Language of poetry2 July 2009 at 4:27 AM | Posted in News | 6 Comments
Giulio C. Lepschy ends his lecture on “Mother Tongues and Literary Languages” with a brief discussion about what he calls “the language of poetry”: “I am not convinced that an Italian native speaker is better qualified than an English Dantist to understand The Divine Comedy or that a native speaker of English is better suited than an Italian Shakespeare scholar to understand Hamlet. The real difficulty seems to lie not in the native language nor in the control we have of the idiom we use for everyday communication (be it a first or a second language) but rather in the nature of poetry. Here, we are touching something that concerns an essential quality of language, but in a sense that escapes the technical tools we employ as linguists. From this viewpoint no one is a native speaker of the language of poetry.” (p. 27)
Here is the point where literary critics can start where linguists stop. First of all, there is no question that one does not have to be a native speaker of the natural language/s of a poem in order to read or analyze it, because that would lead to a situation were only Italians can read Dante or the British (or other native English speakers) can read Shakespeare. (Professional literary critics do not read Dante or Shakespeare in translation.)
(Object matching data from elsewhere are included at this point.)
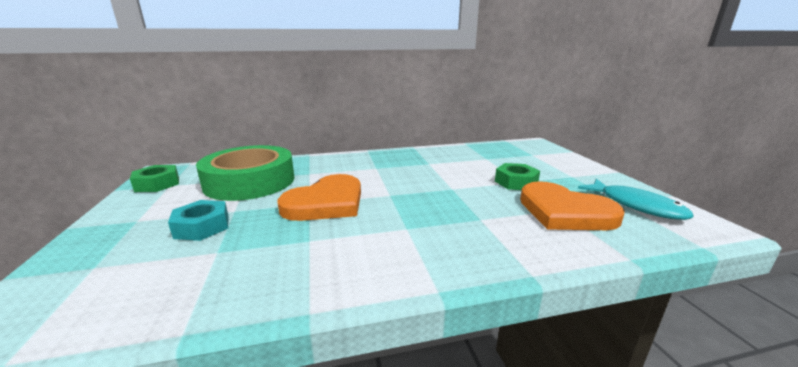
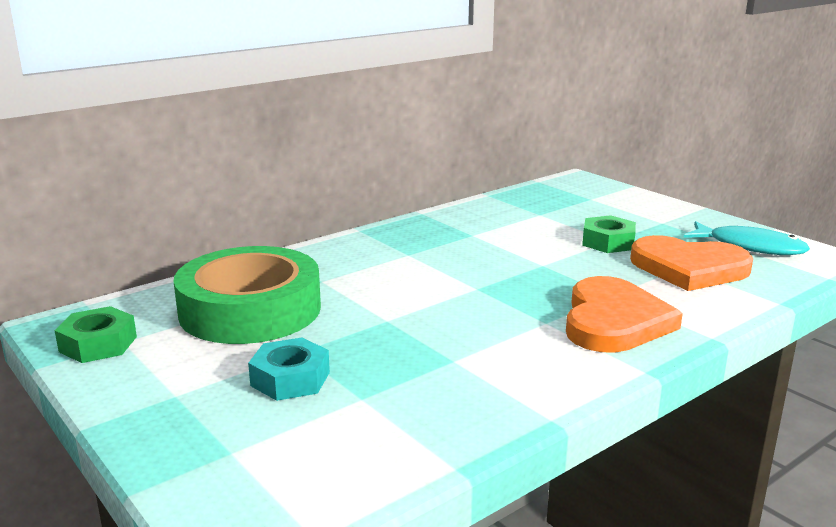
camera: 25 degrees left, 0 degrees up
orange heart [278,174,361,221] -> orange heart moved to [566,276,683,353]

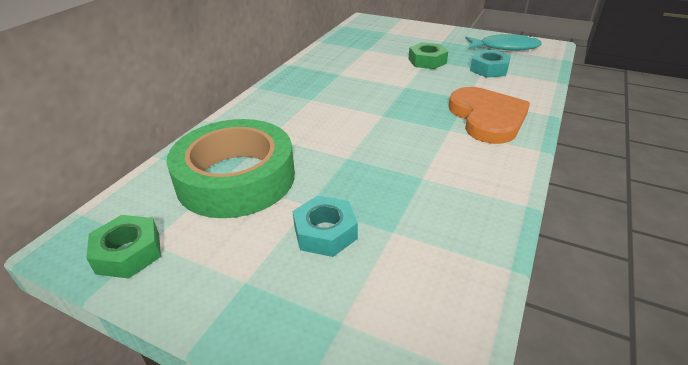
camera: 25 degrees left, 15 degrees up
orange heart [630,235,753,291] -> turquoise nut [470,50,511,78]

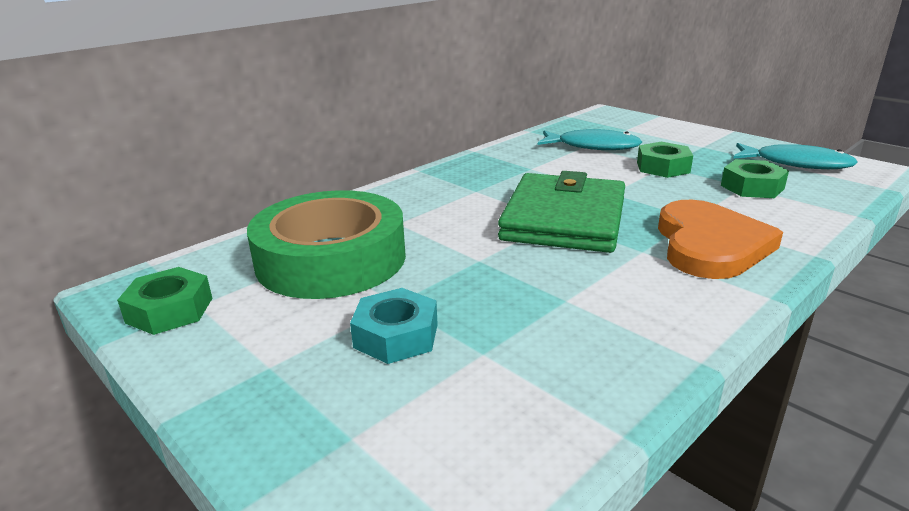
camera: 20 degrees right, 10 degrees down
turquoise nut [470,50,511,78] -> green nut [721,159,789,198]
none -> green wallet [498,171,625,253]
none -> turquoise fish [538,129,642,150]

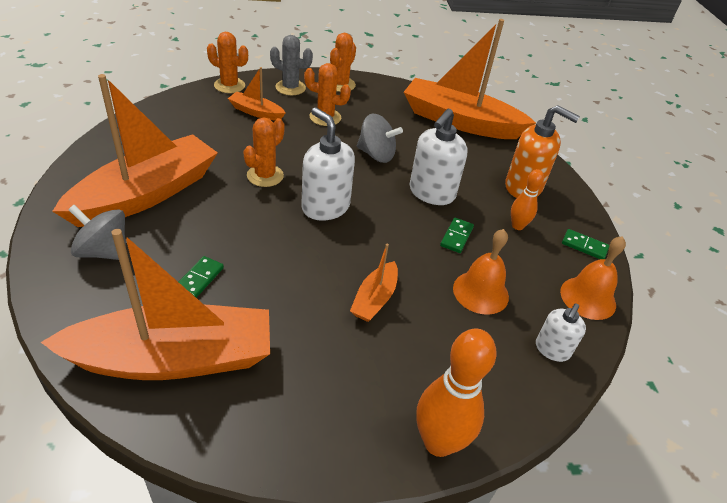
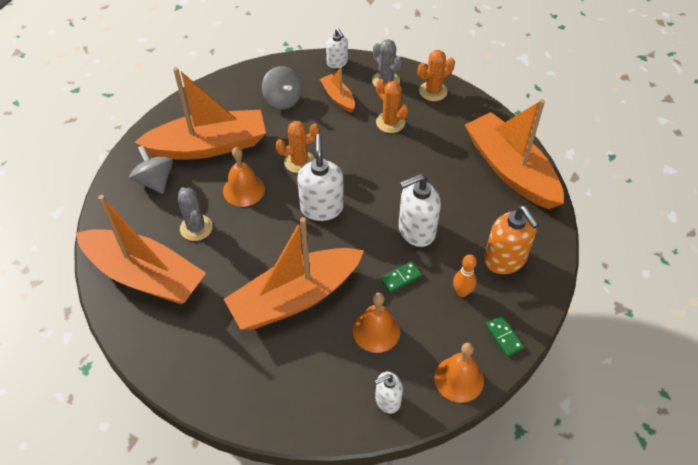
camera: 40 degrees right, 10 degrees up
green domino [179,256,224,298] -> grey cactus [178,187,213,241]
orange cactus [207,32,248,93] -> white soap dispenser [326,28,348,68]
orange boat [350,244,398,322] -> orange boat [224,217,364,330], size x2.22
grey spinning top [357,113,403,163] -> grey spinning top moved to [262,66,302,109]
orange bowling pin [416,329,497,457] -> none
none -> orange bell [223,147,265,207]

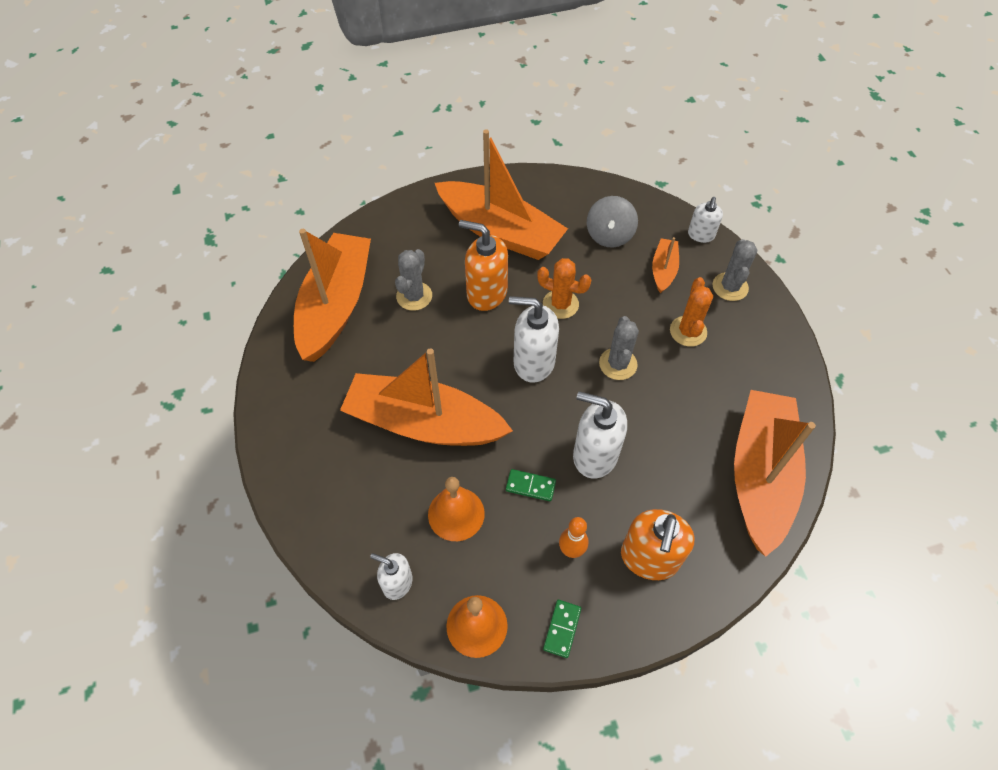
camera: 45 degrees right, 5 degrees up
orange boat [76,195,206,304] -> orange boat turned 150 degrees counterclockwise [294,229,371,362]
grey spinning top [129,145,173,194] -> none
orange bell [223,147,265,207] -> orange soap dispenser [459,220,508,311]
white soap dispenser [297,134,344,221] -> white soap dispenser turned 120 degrees counterclockwise [509,296,559,383]
orange cactus [418,50,455,101] -> none
none -> grey cactus [599,316,639,380]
What is a problem here is the question of the existence of a language of poetry. Those that believe in literary competence clearly also believe in the existence of such a language: the whole point of a literary education is to learn the language of literature. There are those that say, however, that poetry is for everyone, educated or not, literarily competent or not: poetry, after all, antedated literary criticism or even literary education. Nobody today wants to return to the days of Literature (with the capital L) and literature (not capitalized); nobody wants to talk about High Culture and Low Culture. There is an undeniable difference, however, between Dante or Shakespeare and the writers of poems printed on greeting cards or included in blogs. Are we talking about two different languages of poetry, or are these dialects or varieties of the same language? Intriguing question.